▶ **Work task**: From the data that follows, print exactly the lines starting at the one containing "3,294 просмотров" and ending at the one containing "сезона — до 9 ты"; include both of them and nothing more.

Top of Input data

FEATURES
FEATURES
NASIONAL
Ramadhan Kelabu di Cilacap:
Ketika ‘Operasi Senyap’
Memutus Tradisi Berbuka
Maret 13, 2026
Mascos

Bottom of Input data
Top of Input data

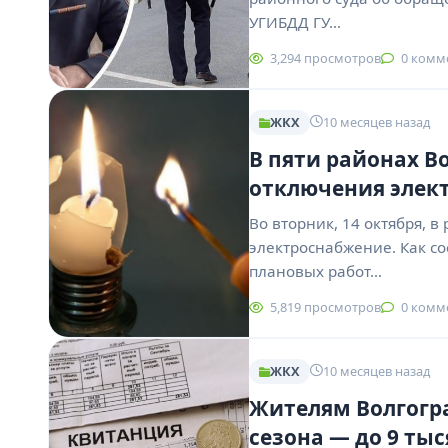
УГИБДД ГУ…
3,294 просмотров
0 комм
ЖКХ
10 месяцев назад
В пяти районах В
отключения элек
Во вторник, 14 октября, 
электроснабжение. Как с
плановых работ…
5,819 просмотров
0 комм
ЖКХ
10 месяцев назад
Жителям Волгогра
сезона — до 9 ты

Bottom of Input data
Top of Input data

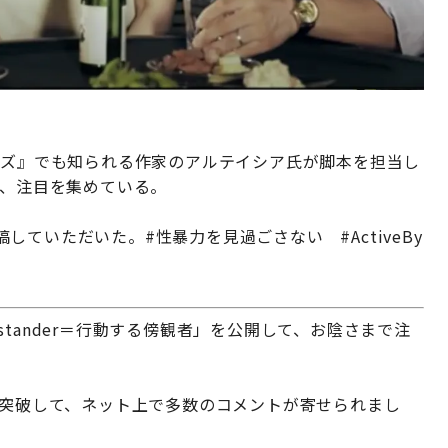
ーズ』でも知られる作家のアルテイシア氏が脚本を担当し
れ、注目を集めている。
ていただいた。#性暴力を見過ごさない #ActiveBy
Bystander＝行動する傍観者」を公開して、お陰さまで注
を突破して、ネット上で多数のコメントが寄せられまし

Bottom of Input data

▶ **Your response**:
3,294 просмотров
0 комм
ЖКХ
10 месяцев назад
В пяти районах В
отключения элек
Во вторник, 14 октября, 
электроснабжение. Как с
плановых работ…
5,819 просмотров
0 комм
ЖКХ
10 месяцев назад
Жителям Волгогра
сезона — до 9 ты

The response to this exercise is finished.